The University of California is not the first and will not be the last enterprise to have its ERP scope explode. What is more concerning is the tendency to double down or triple down without (re)questioning the original assumptions to make sure they make the best decisions today. As we can see (read the blog post), UC made major financing decisions based on the $220 million estimate and two years delay. But that estimate proved inaccurate. Would they have done the same if they thought the total was $504 million and four years delay?
I have not had time to research the latest board presentations, but I'll include this concern I added in the 2014 post:
- What about the current estimate of benefits – is it $30 million per year as Chris described or closer to $100 million per year? One big concern I have is that the information on project benefits was not updated, presented to the regents, or asked by the regents. While I question the $25 million financing and $30 million benefits numbers, I think Chris got it exactly right by noting how UC administration is failing to ask hard questions:
Moving forward, I’m afraid that officials are going to have to get much better at admitting mistakes like UCPath, and then actually undoing them. I couldn’t listen to the recording of the UCPath conversation, but Cloudminder made it sound like a lot of restrained finger-pointing with no solution in sight. Did anyone say, “well, this seemed like a good idea at the time, but it’s not. Let’s just cancel it, figure out where we went wrong, and come up with something better”?
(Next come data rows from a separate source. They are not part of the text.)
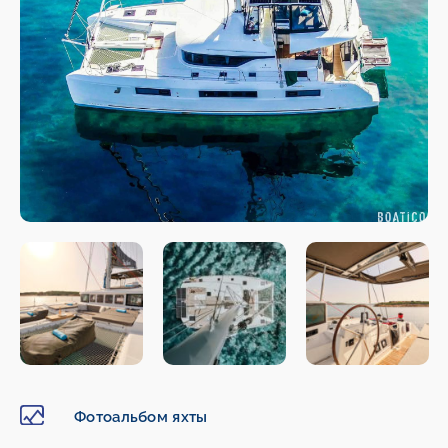
Фотоальбом яхты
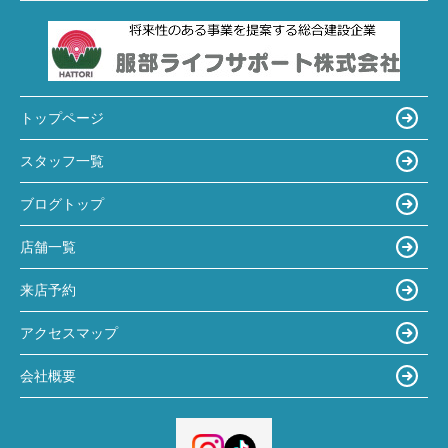
トップページ
スタッフ一覧
ブログトップ
店舗一覧
来店予約
アクセスマップ
会社概要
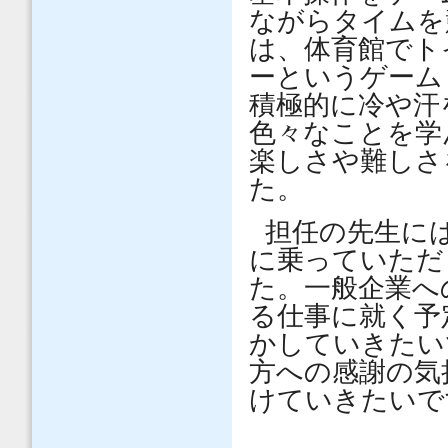
ながらタイムを
は、体育館でト
ーというゲーム
積極的に冷や汗
色々なことを学
楽しさや難しさ
た。
担任の先生に
に乗っていただ
た。一般企業へ
る仕事に就く予
かしていきたい
方への感謝の気
けていきたいで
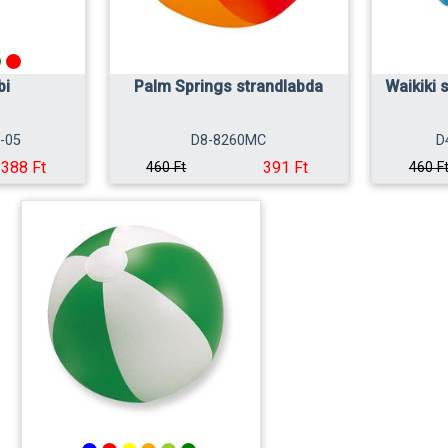
bi
Palm Springs strandlabda
Waikiki 
-05
D8-8260MC
D
388 Ft
391 Ft
460 Ft
460 F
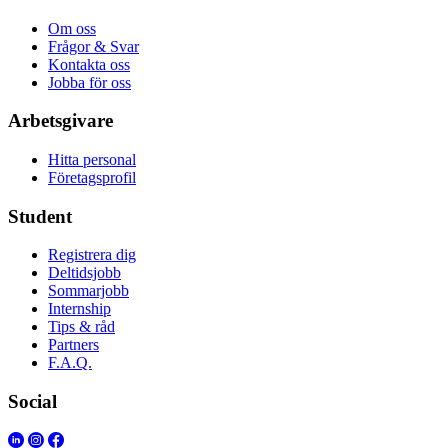
Om oss
Frågor & Svar
Kontakta oss
Jobba för oss
Arbetsgivare
Hitta personal
Företagsprofil
Student
Registrera dig
Deltidsjobb
Sommarjobb
Internship
Tips & råd
Partners
F.A.Q.
Social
It is possible that continuing with the rebooted project is the right answer, but UC is not even asking the question. Failing to ask whether 15-20 year financing of a new ERP makes sense seems like a major oversight. Won’t this lock UC into an Oracle system that is already antiquated for another two decades or more?
It may be that this project is finally coming to completion (the article claims they are in testing and data migration now), and the project may pay off in a decade or more. But there is still room for concern on this project and the impact it will have on UC finances, especially at a time when cost of education and student debt are becoming more important. Think of the educational areas that will lose funding to cover for this major increase in administrative spending. I wish them the best - they need to get this project under control.